What really isn’t clear to me is exactly when Pepper Pike is still applicable. The majority decisions in Radcliff and Vanzandt  make it sound like  almost never.  Pepper Pike has not only never been overruled, its holding has been incorporated into R.C. 2953.52 (B)(2)(d). In 2013, in Schussheim v. Schussheim, a different 4-3 majority, (Justice O’Donnell wrote the opinion for himself,  Justices Pfeifer and O’Neill and an appellate judge sitting for Justice Kennedy) used Pepper Pike’s “unusual and exceptional circumstance” test to expand judicial authority to the sealing of dissolved civil protection orders in adult proceedings.   In Schussheim, which was a civil case, (a fact significant to the dissenters but not to the majority) Chief Justice O’Connor and Justice French expressed their disagreement with the application of Pepper Pike as a tool for the expansion of judicial power in the realm of sealing records, and O’Connor expressly wrote that she could “not condone the majority’s judicial activism” in that case.
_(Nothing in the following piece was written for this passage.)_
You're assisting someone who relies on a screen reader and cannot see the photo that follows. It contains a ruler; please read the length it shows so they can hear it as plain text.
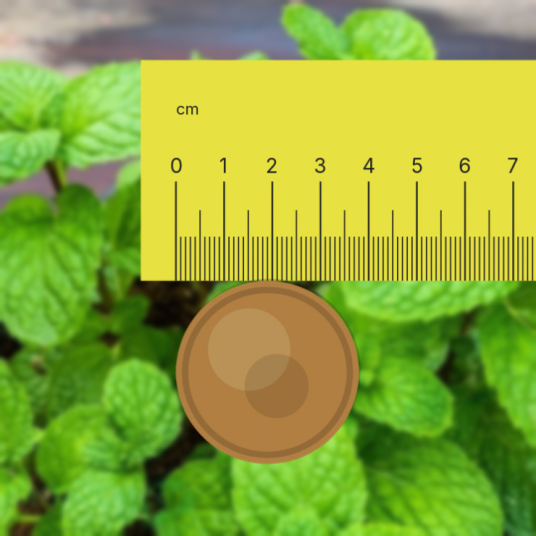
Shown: 3.8 cm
Justice French wrote, “[W]e have missed the opportunity to recognize Pepper Pike for what it was—a narrow, short-lived, judge-made “fix” to Ohio’s nascent criminal expungement statutes.” Justice Lanzinger joined the dissenters in Schussheim.

Maybe there is a legislator out there who would like to add gubernatorial pardons to the list of statutorily sealable offenses.  That seems like a solution that would satisfy all the justices.